Wailuku Bridge singing again

The Hawaii Department of Transportation (HDOT) announced that the emergency repairs on the Wailuku Bridge, also known as the Singing Bridge, located on Hawaii Belt Road (Route 19) between Waianuenue Avenue and Pukihae Street on the island of Hawaii, have been completed.

Traffic flow on the bridge for both Honokaa and Hilo bound travelers was restored as of 10:30 a.m. today, Friday, January 8.
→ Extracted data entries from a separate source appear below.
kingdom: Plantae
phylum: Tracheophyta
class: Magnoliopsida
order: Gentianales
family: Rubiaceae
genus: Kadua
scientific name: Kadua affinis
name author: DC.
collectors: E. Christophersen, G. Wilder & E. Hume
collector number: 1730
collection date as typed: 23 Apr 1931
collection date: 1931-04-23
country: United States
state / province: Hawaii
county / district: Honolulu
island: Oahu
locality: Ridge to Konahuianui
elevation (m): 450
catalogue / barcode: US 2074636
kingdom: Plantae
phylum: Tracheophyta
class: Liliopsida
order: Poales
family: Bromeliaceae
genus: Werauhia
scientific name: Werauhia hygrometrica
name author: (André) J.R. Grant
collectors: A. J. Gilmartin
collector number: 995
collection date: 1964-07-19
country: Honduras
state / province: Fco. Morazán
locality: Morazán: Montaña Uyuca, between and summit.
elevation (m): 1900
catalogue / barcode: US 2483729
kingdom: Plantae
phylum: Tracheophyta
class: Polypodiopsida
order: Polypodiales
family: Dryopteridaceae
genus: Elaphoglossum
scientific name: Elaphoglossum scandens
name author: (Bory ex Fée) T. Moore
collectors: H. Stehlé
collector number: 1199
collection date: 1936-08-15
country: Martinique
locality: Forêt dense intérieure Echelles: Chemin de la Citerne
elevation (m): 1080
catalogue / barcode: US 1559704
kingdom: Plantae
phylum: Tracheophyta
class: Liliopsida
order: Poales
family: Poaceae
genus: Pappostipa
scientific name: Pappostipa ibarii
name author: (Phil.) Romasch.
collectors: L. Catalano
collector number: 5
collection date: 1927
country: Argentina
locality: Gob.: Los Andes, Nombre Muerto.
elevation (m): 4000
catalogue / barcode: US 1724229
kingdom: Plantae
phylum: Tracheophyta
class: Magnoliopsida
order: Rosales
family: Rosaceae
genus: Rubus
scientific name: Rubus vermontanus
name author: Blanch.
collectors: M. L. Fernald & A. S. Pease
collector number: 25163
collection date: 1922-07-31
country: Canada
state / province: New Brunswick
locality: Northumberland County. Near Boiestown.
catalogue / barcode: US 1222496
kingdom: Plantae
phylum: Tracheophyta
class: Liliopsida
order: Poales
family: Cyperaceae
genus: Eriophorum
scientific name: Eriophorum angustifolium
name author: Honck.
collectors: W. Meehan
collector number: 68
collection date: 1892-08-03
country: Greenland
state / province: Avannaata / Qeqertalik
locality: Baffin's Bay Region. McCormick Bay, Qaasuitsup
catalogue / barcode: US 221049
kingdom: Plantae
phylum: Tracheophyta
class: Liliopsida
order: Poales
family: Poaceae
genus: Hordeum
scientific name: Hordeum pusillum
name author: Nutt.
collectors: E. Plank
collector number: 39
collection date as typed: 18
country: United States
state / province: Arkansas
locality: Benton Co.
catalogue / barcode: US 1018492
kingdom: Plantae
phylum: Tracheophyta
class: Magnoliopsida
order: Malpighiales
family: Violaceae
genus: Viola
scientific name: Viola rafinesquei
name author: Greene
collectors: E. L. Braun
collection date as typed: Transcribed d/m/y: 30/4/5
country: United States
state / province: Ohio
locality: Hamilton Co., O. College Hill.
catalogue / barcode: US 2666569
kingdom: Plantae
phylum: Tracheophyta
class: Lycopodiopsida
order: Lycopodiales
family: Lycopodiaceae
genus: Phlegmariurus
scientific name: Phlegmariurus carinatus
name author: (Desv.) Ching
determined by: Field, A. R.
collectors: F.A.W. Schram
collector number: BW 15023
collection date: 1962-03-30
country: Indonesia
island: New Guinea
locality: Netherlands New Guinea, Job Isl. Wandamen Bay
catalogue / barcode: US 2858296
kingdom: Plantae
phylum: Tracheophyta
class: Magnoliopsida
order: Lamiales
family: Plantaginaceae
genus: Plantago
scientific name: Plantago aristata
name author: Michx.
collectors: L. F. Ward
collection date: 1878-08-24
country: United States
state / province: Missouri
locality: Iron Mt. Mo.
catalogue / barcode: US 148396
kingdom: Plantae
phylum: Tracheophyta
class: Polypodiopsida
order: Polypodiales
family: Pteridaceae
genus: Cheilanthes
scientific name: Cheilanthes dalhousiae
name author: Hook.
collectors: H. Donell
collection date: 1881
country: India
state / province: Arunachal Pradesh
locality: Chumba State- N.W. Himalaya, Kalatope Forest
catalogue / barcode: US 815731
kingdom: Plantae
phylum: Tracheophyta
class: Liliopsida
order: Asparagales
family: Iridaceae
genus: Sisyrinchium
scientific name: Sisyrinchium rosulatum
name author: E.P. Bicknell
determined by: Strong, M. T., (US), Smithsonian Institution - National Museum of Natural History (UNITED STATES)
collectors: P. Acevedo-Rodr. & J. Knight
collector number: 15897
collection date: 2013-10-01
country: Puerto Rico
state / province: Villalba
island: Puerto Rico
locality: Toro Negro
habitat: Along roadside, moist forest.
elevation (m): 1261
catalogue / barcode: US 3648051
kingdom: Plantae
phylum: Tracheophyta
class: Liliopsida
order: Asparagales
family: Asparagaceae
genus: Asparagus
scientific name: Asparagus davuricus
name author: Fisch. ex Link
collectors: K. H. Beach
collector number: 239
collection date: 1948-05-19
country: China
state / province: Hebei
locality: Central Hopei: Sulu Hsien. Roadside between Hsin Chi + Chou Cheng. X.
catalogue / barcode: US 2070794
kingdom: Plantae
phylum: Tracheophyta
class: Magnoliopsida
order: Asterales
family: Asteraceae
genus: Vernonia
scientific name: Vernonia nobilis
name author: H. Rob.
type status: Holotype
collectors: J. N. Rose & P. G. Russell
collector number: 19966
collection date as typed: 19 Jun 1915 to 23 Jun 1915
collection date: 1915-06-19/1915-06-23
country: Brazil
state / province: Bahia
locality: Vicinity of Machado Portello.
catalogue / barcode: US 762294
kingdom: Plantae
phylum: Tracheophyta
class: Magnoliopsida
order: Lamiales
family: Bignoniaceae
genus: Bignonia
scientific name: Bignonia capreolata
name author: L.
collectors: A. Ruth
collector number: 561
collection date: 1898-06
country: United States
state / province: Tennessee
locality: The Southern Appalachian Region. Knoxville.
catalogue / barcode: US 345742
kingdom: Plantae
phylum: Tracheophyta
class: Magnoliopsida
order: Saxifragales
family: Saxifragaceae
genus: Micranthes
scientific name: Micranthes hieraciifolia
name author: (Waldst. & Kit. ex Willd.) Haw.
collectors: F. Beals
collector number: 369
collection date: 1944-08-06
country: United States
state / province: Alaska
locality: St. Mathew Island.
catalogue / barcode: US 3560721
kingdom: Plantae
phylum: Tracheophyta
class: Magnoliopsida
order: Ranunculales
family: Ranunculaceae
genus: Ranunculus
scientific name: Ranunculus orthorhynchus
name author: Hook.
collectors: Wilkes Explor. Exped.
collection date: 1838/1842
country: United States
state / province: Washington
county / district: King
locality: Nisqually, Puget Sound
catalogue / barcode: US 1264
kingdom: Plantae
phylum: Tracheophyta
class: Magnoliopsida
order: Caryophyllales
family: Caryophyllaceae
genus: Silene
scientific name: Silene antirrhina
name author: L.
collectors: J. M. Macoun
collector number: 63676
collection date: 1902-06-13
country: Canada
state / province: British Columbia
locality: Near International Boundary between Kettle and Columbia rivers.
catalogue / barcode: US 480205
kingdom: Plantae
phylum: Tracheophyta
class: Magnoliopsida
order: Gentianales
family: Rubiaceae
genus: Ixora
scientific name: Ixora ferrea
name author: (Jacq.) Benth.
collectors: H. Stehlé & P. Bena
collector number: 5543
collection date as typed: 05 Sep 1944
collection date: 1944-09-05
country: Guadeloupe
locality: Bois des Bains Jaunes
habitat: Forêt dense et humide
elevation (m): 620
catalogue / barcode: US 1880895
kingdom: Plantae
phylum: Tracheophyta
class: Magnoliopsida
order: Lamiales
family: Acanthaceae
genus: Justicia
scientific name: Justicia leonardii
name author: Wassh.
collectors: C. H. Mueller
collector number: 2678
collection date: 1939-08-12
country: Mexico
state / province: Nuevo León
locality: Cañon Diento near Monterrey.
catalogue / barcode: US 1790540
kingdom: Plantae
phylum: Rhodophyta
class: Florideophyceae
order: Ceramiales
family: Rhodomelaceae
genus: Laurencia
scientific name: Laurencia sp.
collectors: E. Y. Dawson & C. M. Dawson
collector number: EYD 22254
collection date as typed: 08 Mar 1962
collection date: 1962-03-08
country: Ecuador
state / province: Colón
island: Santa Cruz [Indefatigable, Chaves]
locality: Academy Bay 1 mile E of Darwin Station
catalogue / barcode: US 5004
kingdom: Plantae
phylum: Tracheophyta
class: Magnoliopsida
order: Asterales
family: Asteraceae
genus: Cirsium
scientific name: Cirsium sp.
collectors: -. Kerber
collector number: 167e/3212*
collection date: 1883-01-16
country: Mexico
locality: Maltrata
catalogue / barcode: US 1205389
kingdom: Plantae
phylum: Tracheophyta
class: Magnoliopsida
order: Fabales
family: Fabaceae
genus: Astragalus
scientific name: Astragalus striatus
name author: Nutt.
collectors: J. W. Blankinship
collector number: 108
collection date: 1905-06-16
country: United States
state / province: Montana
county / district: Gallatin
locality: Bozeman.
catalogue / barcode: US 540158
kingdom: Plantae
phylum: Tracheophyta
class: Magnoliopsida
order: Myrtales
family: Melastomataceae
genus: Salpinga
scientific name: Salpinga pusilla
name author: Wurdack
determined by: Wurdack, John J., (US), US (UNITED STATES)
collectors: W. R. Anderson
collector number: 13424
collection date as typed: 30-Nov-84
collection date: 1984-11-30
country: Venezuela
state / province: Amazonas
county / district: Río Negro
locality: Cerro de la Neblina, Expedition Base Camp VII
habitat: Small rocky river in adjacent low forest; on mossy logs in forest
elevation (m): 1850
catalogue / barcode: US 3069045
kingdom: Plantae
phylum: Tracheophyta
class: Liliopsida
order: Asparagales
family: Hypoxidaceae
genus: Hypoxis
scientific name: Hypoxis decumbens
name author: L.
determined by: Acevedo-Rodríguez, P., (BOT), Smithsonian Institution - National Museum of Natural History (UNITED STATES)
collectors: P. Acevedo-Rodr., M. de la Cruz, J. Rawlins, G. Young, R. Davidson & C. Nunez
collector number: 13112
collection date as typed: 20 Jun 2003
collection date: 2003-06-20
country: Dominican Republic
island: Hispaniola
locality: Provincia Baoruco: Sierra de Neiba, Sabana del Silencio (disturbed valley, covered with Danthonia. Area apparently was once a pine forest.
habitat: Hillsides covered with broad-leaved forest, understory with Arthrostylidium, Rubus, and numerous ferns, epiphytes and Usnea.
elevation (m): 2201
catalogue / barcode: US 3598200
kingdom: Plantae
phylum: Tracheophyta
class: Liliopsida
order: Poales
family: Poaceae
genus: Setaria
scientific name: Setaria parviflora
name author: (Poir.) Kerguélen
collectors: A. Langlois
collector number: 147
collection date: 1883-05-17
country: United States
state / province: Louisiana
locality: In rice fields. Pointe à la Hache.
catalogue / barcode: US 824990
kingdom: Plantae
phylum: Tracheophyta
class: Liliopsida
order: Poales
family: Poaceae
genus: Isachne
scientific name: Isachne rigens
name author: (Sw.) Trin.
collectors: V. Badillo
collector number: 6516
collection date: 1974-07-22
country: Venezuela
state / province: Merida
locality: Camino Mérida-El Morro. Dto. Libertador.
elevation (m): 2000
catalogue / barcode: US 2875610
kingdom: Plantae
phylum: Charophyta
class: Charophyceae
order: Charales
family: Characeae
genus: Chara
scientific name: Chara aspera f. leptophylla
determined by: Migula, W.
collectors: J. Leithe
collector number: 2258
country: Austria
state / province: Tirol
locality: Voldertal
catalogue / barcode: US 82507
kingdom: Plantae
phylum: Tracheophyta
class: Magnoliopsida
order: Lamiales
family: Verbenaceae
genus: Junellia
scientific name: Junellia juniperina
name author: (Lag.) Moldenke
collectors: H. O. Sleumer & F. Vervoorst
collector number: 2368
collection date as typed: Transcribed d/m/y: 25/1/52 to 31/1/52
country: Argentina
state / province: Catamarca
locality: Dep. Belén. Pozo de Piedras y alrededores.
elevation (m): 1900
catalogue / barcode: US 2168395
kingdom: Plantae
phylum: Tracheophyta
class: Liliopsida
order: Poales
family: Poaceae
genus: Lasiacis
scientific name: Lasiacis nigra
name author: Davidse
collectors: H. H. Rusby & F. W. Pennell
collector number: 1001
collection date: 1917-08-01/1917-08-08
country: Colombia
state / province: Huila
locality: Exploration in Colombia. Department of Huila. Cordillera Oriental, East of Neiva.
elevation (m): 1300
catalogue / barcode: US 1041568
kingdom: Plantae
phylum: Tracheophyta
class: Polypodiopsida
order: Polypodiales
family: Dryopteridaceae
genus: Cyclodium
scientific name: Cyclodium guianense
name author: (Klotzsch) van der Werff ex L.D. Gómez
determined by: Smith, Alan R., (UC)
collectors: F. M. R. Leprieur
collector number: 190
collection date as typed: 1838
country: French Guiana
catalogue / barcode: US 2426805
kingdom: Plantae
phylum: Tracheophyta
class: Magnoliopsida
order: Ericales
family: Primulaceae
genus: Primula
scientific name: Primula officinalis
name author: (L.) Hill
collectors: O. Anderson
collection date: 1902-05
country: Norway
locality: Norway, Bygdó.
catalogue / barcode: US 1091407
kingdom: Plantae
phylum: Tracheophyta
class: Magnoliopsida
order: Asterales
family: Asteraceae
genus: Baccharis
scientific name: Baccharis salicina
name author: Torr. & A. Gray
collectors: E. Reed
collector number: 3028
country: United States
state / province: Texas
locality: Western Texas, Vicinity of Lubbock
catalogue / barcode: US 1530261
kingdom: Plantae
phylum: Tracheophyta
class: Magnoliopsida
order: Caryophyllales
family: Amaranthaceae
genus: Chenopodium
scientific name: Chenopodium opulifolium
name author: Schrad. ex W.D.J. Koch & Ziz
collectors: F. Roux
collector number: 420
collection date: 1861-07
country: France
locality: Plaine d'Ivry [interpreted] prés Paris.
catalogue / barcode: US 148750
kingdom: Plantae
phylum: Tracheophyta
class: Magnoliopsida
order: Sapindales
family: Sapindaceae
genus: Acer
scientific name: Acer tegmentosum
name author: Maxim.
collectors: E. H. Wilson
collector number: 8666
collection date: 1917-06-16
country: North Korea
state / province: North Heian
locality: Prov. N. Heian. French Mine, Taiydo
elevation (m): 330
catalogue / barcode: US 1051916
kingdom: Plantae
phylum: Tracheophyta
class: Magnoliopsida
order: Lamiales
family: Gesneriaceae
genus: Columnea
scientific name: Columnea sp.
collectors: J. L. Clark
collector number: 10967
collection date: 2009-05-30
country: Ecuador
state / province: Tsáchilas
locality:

The need for the emergency repairs to the makai bridge girders (i.e., the beams supporting the deck) was found as crews worked on spall repairs to the deck of the bridge in September 2020. The structural repair work is now complete and the final painting of the girders is scheduled to be finished by the end of this month. The previously announced closures and Hilo bound detour via Wainaku Drive are no longer necessary. The water of the Wailuku river flows on the left of the bridge, and the Pacific Ocean is on the right.

The Wailuku Singing Bridge earned its name, because the bridge deck is made of a steel grid which creates a singing sound from the tires of cars driving on it. Built in 1950, the bridge replaced a three-span Warren railroad bridge at the same location. Two of the spans were reconfigured as an automobile deck truss crossing Kolekole Creek.